_Testo in esame:_
· · ·
Molti ospiti hanno acconsentito di parlare con noi solo al momento in cui ci siamo spostati di poche centinaia di metri dal cancello di ingresso del centro. Ci hanno riferito di non sentirsi liberi di parlare, per paura di subire ripercussioni o di essere cacciati dalla struttura, come sarebbe successo ad alcuni di loro che si sono visti mettere alla porta, grazie all’intervento delle forze dell’ordine, dopo aver tentato di fare ascoltare le loro lamentele. In particolare, uno di questi, sarebbe stato cacciato a tarda sera e a nulla sarebbero servite la sua preghiere di poter rimanere almeno per la notte.

La revoca dell'accoglienza dovrebbe essere predisposta dalla Prefettura competente su richiesta motivata del gestore ed è escluso che possa avvenire con intervento diretto delle forze dell’ordine, su richiesta dei responsabili del centro di accoglienza.  Una prassi di questo genere sarebbe illegittima, utilizzata impropriamente come strumento di intimidazione nei confronti degli ospiti.

Non è poi la prima volta che da parte di ospiti che vivono in centri gestiti da “Progetto Vita” sentiamo raccontare che la risposta alle loro proteste è, nei migliore dei casi, che “la porta è aperta”, mentre nei peggiori che “chi crea problemi, dovrà aspettare più tempo l’audizione in Commissione”, oppure “ne pagherà le conseguenze al momento della decisione della Commissione”.  

Cerchiamo di capire la qualità di questo progetto dal punto di vista strutturale e dei servizi, a

partire dal cibo fornito: la colazione viene servita dalle 8 alle 8,30, consta di un bicchiere di latte e due/tre fette biscottate. Il latte sarebbe annacquato (come ci era stato raccontato anchedegli ospiti dell’altro centro gestito dalla stessa  cooperativa)  e se si arriva tardi non si troverebbe più niente da mangiare. La cena, anch'essa piuttosto scarsa a detta degli ospiti, viene servita alle 19.00.

Il pasto più sostanzioso sarebbe il pranzo, sempre completo di primo, secondo  e contorno. Purtroppo il pane che viene servito sarebbe spesso vecchio di diversi giorni e quindi immangiabile e, a dispetto del fatto che il 98%  degli ospiti è di religione musulmana, non verrebe servita carne Hallal. Così, quando il secondo piatto è a base di carne, ai più osservanti, non resta che lasciarla nel piatto o limitarsi a mangiare il condimento.
· · ·
_Estratto dati:_
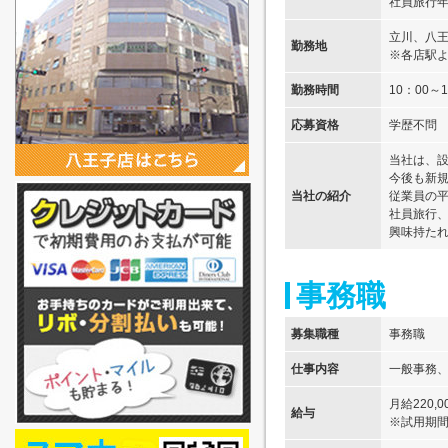
社員旅行年
立川、八
勤務地
※各店駅
勤務時間
10：00～1
応募資格
学歴不問 
当社は、設
今後も新
当社の紹介
従業員の平
社員旅行
興味持た
事務職
募集職種
事務職
仕事内容
一般事務、
月給220,
給与
※試用期間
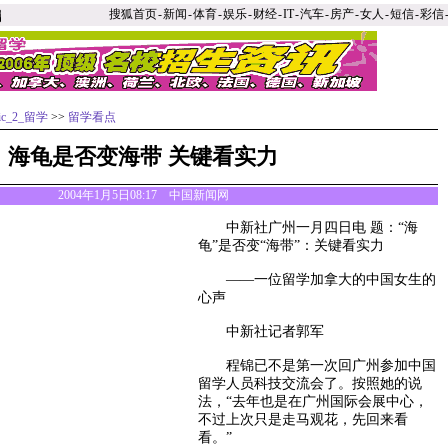
搜狐首页
-
新闻
-
体育
-
娱乐
-
财经
-
IT
-
汽车
-
房产
-
女人
-
短信
-
彩信
ric_2_留学
>>
留学看点
海龟是否变海带 关键看实力
2004年1月5日08:17 中国新闻网
中新社广州一月四日电 题：“海
龟”是否变“海带”：关键看实力
——一位留学加拿大的中国女生的
心声
中新社记者郭军
程锦已不是第一次回广州参加中国
留学人员科技交流会了。按照她的说
法，“去年也是在广州国际会展中心，
不过上次只是走马观花，先回来看
看。”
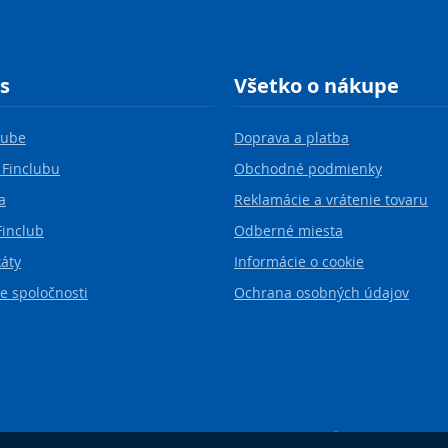
s
Všetko o nákupe
lube
Doprava a platba
 Finclubu
Obchodné podmienky
a
Reklamácie a vrátenie tovaru
Finclub
Odberné miesta
káty
Informácie o cookie
e spoločnosti
Ochrana osobných údajov
©2026 FINCLUB Slovakia, spol. s r.o.
Created by
MORAVIO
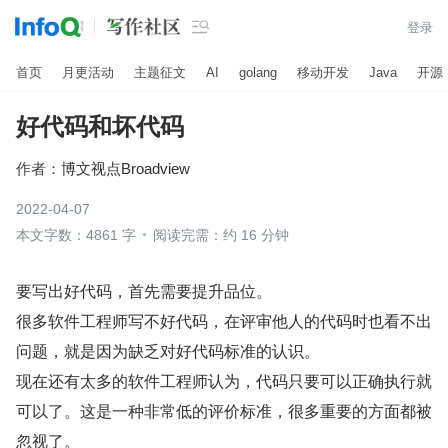

登录
首页
月更活动
主题征文
AI
golang
移动开发
Java
开源
好代码和坏代码
作者：
博文视点Broadview
2022-04-07
本文字数：4861 字
阅读完需：约 16 分钟
要写出好代码，首先需要提升品位。
很多软件工程师写不好代码，在评审他人的代码时也看不出
问题，就是因为缺乏对好代码标准的认识。
现在还有太多的软件工程师认为，代码只要可以正确执行就
可以了。这是一种非常低的评价标准，很多重要的方面都被
忽视了。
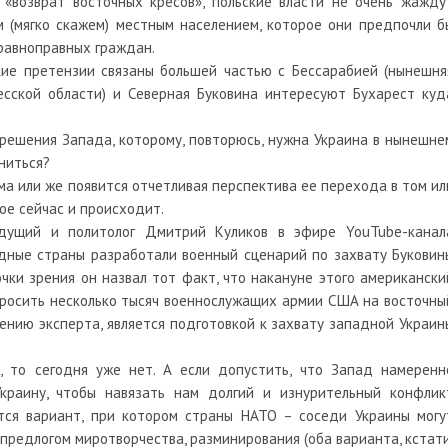
 «возврат восточных кресов», польские власти не очень жажду
м (мягко скажем) местным населением, которое они предпочли б
 равноправных граждан.
кие претензии связаны большей частью с Бессарабией (нынешня
есской области) и Северная Буковина интересуют Бухарест куд
зрешения Запада, которому, повторюсь, нужна Украина в нынешне
ениться?
ма или же появится отчетливая перспектива ее перехода в том ил
ое сейчас и происходит.
едущий и политолог Дмитрий Куликов в эфире YouTube-канал
дные страны разработали военный сценарий по захвату Буковин
очки зрения он назвал тот факт, что накануне этого американски
росить несколько тысяч военнослужащих армии США на восточны
нению эксперта, является подготовкой к захвату западной Украин
, то сегодня уже нет. А если допустить, что Запад намеренн
краину, чтобы навязать нам долгий и изнурительный конфлик
тся вариант, при котором страны НАТО – соседи Украины могу
предлогом миротворчества, разминирования (оба варианта, кстати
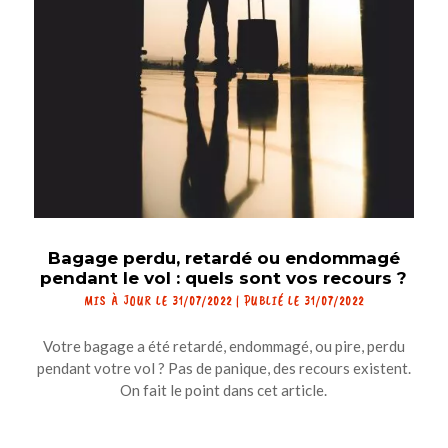
Bagage perdu, retardé ou endommagé
pendant le vol : quels sont vos recours ?
MIS À JOUR LE 31/07/2022 | PUBLIÉ LE 31/07/2022
Votre bagage a été retardé, endommagé, ou pire, perdu
pendant votre vol ? Pas de panique, des recours existent.
On fait le point dans cet article.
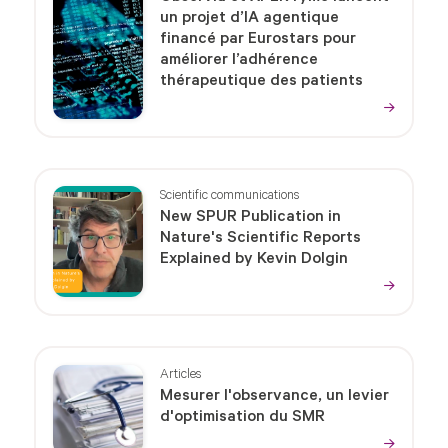
un projet d’IA agentique
financé par Eurostars pour
améliorer l’adhérence
thérapeutique des patients
Scientific communications
New SPUR Publication in
Nature's Scientific Reports
Explained by Kevin Dolgin
Articles
Mesurer l'observance, un levier
d'optimisation du SMR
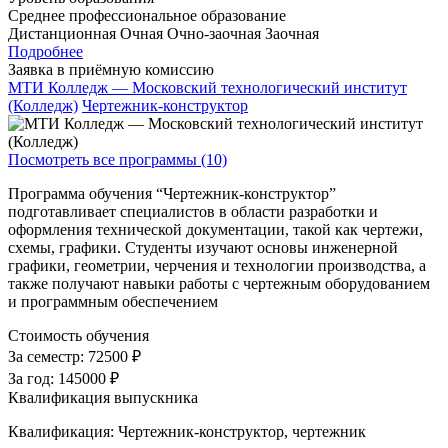
Среднее профессиональное образование
Дистанционная
Очная
Очно-заочная
Заочная
Подробнее
Заявка в приёмную комиссию
МТИ Колледж — Московский технологический институт
(Колледж)
Чертежник-конструктор
Посмотреть все программы (10)
Программа обучения “Чертежник-конструктор”
подготавливает специалистов в области разработки и
оформления технической документации, такой как чертежи,
схемы, графики. Студенты изучают основы инженерной
графики, геометрии, черчения и технологии производства, а
также получают навыки работы с чертежным оборудованием
и программным обеспечением
Стоимость обучения
За семестр:
72500 ₽
За год:
145000 ₽
Квалификация выпускника
Квалификация: Чертежник-конструктор, чертежник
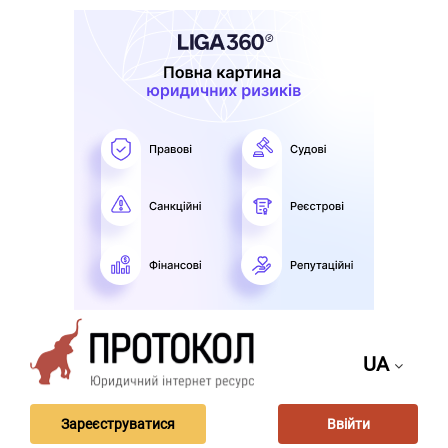
UA
Зареєструватися
Ввійти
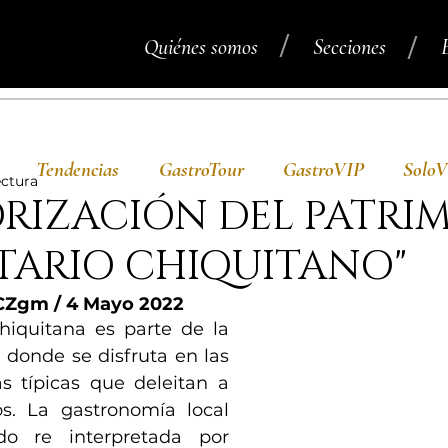
/
/
Quiénes somos
Secciones
Tendencias
GastroTour
GastroVIP
Solo
ectura
ORIZACIÓN DEL PATRI
TARIO CHIQUITANO"
CZgm / 4 Mayo 2022
iquitana es parte de la 
donde se disfruta en las 
s típicas que deleitan a 
s. La gastronomía local 
do re interpretada por 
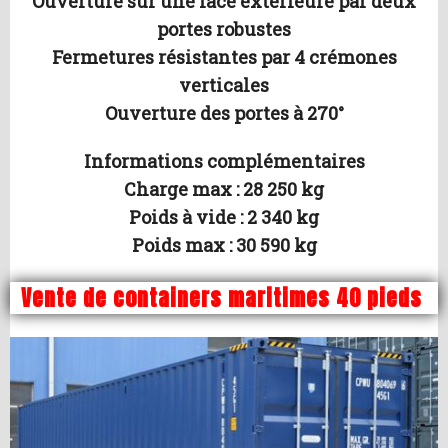
Ouverture sur une face extérieure par deux
portes robustes
Fermetures résistantes par 4 crémones
verticales
Ouverture des portes à 270°
Informations complémentaires
Charge max : 28 250 kg
Poids à vide : 2 340 kg
Poids max : 30 590 kg
Vente de containers maritimes 40 pieds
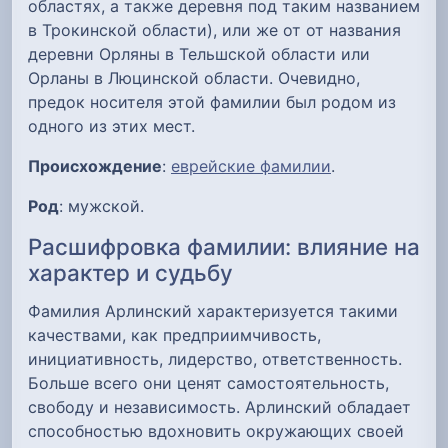
областях, а также деревня под таким названием
в Трокинской области), или же от от названия
деревни Орляны в Тельшской области или
Орланы в Люцинской области. Очевидно,
предок носителя этой фамилии был родом из
одного из этих мест.
Происхождение
:
еврейские фамилии
.
Род
: мужской.
Расшифровка фамилии: влияние на
характер и судьбу
Фамилия Арлинский характеризуется такими
качествами, как предприимчивость,
инициативность, лидерство, ответственность.
Больше всего они ценят самостоятельность,
свободу и независимость. Арлинский обладает
способностью вдохновить окружающих своей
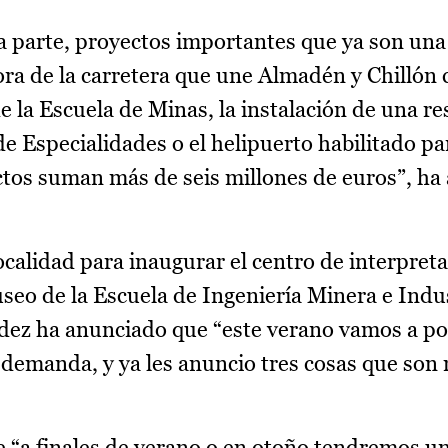
na parte, proyectos importantes que ya son una
a de la carretera que une Almadén y Chillón 
e la Escuela de Minas, la instalación de una r
de Especialidades o el helipuerto habilitado pa
ectos suman más de seis millones de euros”, ha
ocalidad para inaugurar el centro de interpreta
seo de la Escuela de Ingeniería Minera e Indu
ez ha anunciado que “este verano vamos a po
a demanda, y ya les anuncio tres cosas que son
e “a finales de verano o en otoño tendremos u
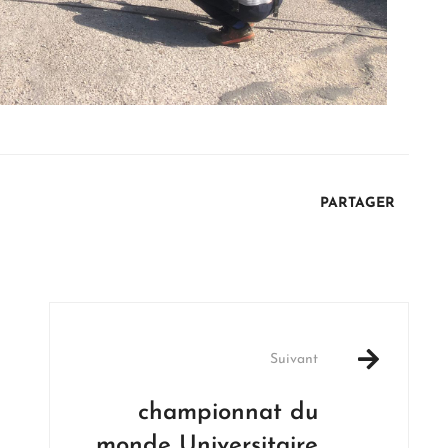
PARTAGER
Suivant
championnat du
monde Universitaire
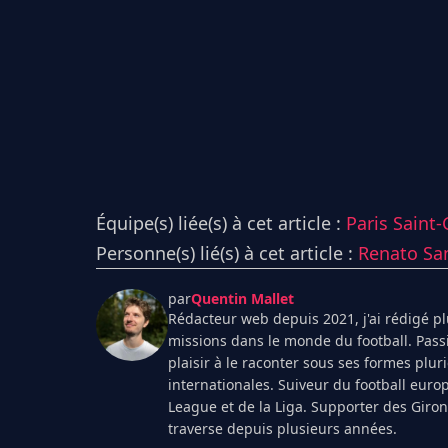
Équipe(s) liée(s) à cet article :
Paris Saint
Personne(s) lié(s) à cet article :
Renato Sa
par
Quentin Mallet
Rédacteur web depuis 2021, j'ai rédigé plu
missions dans le monde du football. Pass
plaisir à le raconter sous ses formes plur
internationales. Suiveur du football euro
League et de la Liga. Supporter des Giro
traverse depuis plusieurs années.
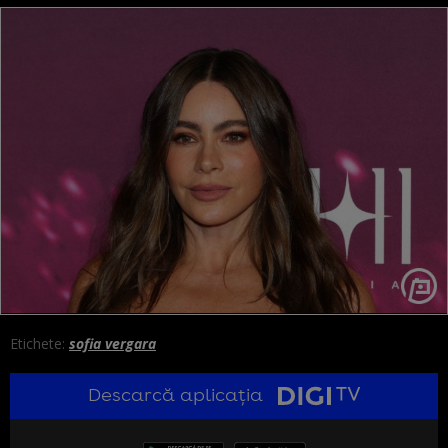
Etichete:
sofia vergara
Descarcă aplicația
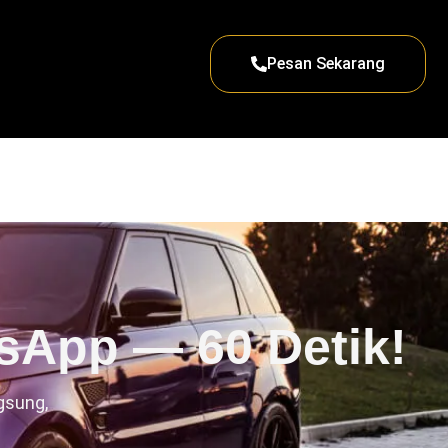
Pesan Sekarang
sApp — 60 Detik!
gsung,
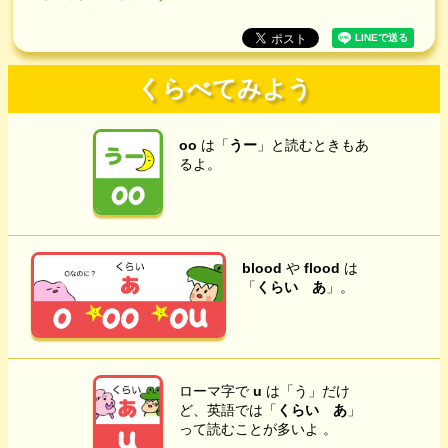
くらべてみよう
oo
は「
うー
」と読むときもあ
るよ。
blood
や
flood
は
「
くらい あ
」。
ローマ字で
u
は「う」だけ
ど、英語では「
くらい あ
」
って読むことが多いよ 。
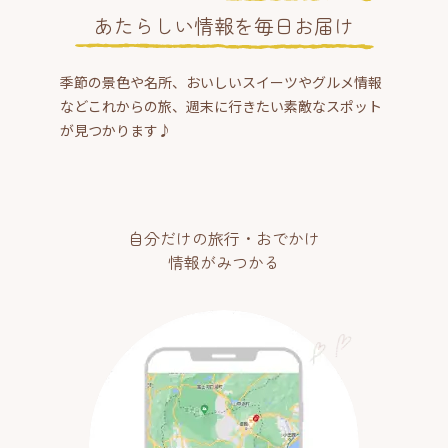
あたらしい情報を毎日お届け
季節の景色や名所、おいしいスイーツやグルメ情報
などこれからの旅、週末に行きたい素敵なスポット
が見つかります♪
自分だけの旅行・おでかけ
情報がみつかる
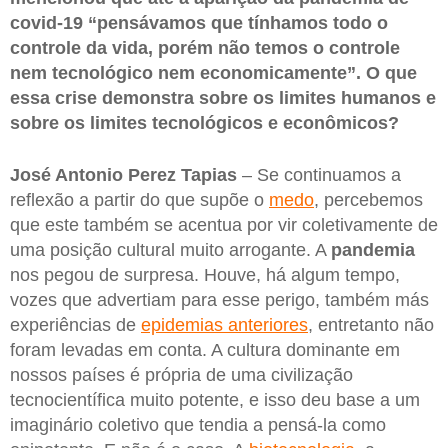
covid-19 “pensávamos que tínhamos todo o
controle da vida, porém não temos o controle
nem tecnológico nem economicamente”. O que
essa crise demonstra sobre os limites humanos e
sobre os limites tecnológicos e econômicos?
José Antonio Perez Tapias
– Se continuamos a
reflexão a partir do que supõe o
medo
, percebemos
que este também se acentua por vir coletivamente de
uma posição cultural muito arrogante. A
pandemia
nos pegou de surpresa. Houve, há algum tempo,
vozes que advertiam para esse perigo, também más
experiências de
epidemias anteriores
, entretanto não
foram levadas em conta. A cultura dominante em
nossos países é própria de uma civilização
tecnocientífica muito potente, e isso deu base a um
imaginário coletivo que tendia a pensá-la como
· · ·
_Azione richiesta:_ Ricopia parola per parola il passo del testo in esame che si apre con le parole contenenti "Molti ospiti hanno" e si chiude con "per la notte.". L'elenco non ha alcun rapporto con il testo in esame.

_Esito del compito:_
Molti ospiti hanno acconsentito di parlare con noi solo al momento in cui ci siamo spostati di poche centinaia di metri dal cancello di ingresso del centro. Ci hanno riferito di non sentirsi liberi di parlare, per paura di subire ripercussioni o di essere cacciati dalla struttura, come sarebbe successo ad alcuni di loro che si sono visti mettere alla porta, grazie all’intervento delle forze dell’ordine, dopo aver tentato di fare ascoltare le loro lamentele. In particolare, uno di questi, sarebbe stato cacciato a tarda sera e a nulla sarebbero servite la sua preghiere di poter rimanere almeno per la notte.